Certes, une taxe nutritionnelle
‒ surtout si elle est
placée à un niveau très élevé ‒ est susceptible de faire baisser
la consommation des aliments taxés. Mais en réaction, les
consommateurs vont leur substituer d'autres aliments qui présentent
eux aussi leurs avantages et leurs inconvénients. Comme le soulignait
un rapport conjoint de l'Inspection générale des Finances et
de l'Inspection générale des Affaires sociales,
« les effets de substitution entre produits alimentaires sont complexes
et difficiles à apprécier ».
Par exemple, même si la
consommation de sodas peut éventuellement diminuer à
la marge du fait de la taxe, cette diminution risque d'être
remplacée par la consommation d'autres boissons ou d'autres produits
alimentaires qui peuvent s'avérer plus caloriques. En effet, un verre
de jus de pomme ou de lait est à cet égard plus calorique qu'un
verre de cola.
Dans le cas de l’huile de
palme, il est vrai qu’elle contient des acides gras saturés
(tout comme les fromages qui pourraient être les prochains sur la
liste), mais elle a aussi l’avantage de ne pas contenir d’acides gras
trans, associés à des risques
sanitaires encore plus élevés (maladies cardiaques, hausse du
taux de mauvais cholestérol et baisse du taux de bon
cholestérol). En pratique, cela signifie qu'il faut soupeser les
avantages et les inconvénients des diverses huiles, car la
pauvreté en graisses saturées entraîne une perte de
maniabilité, de saveur, de texture, de stabilité, ainsi
qu'une augmentation du coût.
Qu’en est-il de la
diminution des déficits ? Les taxes sodas et nutella
n’ont pas la prétention de régler le problème du
dérapage des comptes publics. Par contre, la première puis la
seconde indiquent clairement que l’idée d’une taxation
nutritionnelle fait son chemin et continuera d’être
étendue à d’autres familles d’aliments.
Ces taxes rapporteront indiscutablement
‒ du moins dans l'immédiat ‒ davantage de recettes à l'État.

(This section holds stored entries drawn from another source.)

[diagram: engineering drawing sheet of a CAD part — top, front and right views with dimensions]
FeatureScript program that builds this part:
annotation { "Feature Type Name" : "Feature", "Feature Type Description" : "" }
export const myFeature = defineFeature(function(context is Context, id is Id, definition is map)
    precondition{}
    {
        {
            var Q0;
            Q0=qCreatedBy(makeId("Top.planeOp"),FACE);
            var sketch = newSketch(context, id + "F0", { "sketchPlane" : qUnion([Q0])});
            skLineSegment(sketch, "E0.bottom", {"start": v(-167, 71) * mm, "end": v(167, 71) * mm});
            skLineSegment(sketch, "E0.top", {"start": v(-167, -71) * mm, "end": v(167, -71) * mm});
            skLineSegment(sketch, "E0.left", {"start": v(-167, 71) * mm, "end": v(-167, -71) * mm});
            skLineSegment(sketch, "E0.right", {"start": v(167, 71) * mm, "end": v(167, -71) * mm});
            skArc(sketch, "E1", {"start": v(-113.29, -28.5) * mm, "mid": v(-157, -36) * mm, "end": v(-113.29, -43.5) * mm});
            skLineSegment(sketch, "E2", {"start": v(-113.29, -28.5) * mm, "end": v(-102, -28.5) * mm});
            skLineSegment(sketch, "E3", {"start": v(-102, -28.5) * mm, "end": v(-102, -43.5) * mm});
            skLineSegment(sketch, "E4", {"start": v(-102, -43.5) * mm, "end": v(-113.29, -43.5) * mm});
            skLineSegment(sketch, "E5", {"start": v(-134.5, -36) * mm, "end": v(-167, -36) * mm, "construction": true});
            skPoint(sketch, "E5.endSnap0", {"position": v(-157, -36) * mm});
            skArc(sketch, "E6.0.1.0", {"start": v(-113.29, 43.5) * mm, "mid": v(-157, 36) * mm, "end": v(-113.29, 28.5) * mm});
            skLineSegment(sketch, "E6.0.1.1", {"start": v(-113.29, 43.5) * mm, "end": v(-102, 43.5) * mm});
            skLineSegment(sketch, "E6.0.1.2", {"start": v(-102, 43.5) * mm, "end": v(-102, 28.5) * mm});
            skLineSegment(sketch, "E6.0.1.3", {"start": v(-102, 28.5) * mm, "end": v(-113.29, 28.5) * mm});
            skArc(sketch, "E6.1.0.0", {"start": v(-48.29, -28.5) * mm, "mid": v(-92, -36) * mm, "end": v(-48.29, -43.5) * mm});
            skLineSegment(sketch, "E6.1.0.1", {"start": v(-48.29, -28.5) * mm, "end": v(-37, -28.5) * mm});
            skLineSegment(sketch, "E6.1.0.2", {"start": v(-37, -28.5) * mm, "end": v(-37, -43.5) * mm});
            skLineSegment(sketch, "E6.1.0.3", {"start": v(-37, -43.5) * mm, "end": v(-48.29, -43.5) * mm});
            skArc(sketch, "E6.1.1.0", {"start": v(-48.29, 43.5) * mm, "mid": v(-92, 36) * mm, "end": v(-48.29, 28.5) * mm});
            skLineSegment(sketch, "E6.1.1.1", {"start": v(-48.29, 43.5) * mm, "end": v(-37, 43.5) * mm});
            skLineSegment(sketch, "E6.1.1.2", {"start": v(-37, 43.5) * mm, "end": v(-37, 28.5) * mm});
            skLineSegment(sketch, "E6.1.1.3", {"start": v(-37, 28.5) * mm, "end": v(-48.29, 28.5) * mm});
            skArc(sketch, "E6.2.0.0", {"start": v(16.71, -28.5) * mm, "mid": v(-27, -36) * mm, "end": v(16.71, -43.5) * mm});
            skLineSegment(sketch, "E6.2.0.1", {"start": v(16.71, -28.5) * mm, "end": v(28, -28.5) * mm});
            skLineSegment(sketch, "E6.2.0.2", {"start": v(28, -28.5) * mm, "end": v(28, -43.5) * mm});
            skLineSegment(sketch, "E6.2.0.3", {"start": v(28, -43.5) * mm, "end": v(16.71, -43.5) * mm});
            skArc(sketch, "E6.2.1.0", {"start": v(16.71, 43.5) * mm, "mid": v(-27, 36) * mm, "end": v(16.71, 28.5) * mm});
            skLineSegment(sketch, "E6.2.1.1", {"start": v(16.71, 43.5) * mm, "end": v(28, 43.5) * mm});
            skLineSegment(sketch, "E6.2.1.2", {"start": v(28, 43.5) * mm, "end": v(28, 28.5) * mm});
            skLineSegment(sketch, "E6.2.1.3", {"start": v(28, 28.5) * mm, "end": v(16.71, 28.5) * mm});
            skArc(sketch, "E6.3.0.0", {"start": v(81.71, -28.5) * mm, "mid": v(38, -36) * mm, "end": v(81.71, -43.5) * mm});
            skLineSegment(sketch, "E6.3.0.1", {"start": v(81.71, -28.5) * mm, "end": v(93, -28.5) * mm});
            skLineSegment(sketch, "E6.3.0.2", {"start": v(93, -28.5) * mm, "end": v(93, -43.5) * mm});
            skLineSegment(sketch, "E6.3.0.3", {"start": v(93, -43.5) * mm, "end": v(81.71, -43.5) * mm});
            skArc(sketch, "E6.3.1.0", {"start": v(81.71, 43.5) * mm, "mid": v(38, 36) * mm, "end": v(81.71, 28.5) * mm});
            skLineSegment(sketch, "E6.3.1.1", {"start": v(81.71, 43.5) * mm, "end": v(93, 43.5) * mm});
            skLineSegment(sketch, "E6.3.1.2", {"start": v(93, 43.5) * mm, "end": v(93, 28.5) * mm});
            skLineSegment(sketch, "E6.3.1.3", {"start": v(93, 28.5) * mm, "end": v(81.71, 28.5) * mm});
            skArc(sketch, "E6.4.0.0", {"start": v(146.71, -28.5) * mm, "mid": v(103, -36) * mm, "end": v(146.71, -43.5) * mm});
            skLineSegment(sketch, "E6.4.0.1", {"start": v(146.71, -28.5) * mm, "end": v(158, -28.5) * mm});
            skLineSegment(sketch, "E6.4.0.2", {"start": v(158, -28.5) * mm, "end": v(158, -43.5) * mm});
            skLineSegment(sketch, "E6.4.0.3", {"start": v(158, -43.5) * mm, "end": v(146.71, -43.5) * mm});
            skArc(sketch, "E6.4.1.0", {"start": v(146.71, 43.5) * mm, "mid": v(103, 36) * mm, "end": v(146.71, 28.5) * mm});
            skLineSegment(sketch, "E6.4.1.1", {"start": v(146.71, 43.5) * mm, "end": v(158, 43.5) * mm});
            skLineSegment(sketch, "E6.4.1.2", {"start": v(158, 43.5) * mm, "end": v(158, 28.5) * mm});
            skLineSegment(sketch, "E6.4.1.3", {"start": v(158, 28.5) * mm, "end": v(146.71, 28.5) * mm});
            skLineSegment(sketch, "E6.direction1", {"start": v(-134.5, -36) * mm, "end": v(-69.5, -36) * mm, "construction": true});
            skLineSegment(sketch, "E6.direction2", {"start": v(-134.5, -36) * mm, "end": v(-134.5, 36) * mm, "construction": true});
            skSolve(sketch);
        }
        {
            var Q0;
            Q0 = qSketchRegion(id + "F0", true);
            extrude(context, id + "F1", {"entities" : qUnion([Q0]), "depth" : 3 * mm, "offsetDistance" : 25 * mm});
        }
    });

Mais la présence d'une fiscalité nutritionnelle lourde
et étendue à d'autres produits alimentaires
apportera son propre lot d'effets pervers.
D'une part, elle pèsera
de plus en plus lourd sur le pouvoir d'achat des ménages ‒ notamment les plus modestes. D'autre
part, la taxation nutritionnelle ne manquera pas de pénaliser les
capacités productives d'une filière agroalimentaire qui, selon
l'INSEE, constitue l'un « des secteurs les plus importants de
l'industrie » en France.
Accabler cette industrie d'une
nouvelle couche de taxes risque non seulement de limiter les recettes de la
fiscalité nutritionnelle à plus long terme mais aussi de
ralentir davantage encore le retour de la croissance en France où le
fardeau fiscal est déjà parmi les plus élevés
dans l'Union européenne.
Plutôt que de multiplier
les taxes, il serait plus
judicieux de considérer la baisse des dépenses publiques comme
prioritaire, d’autant plus que comme l’expliquent deux chercheurs
de Harvard, c’est là le meilleur moyen de réduire le
ratio d’endettement.
On finit par se demander si les
pouvoirs publics font semblant de s’intéresser à la
compétitivité des entreprises et s’ils ont
l’intention de s’attaquer sérieusement aux
problèmes qui bloquent la croissance en France.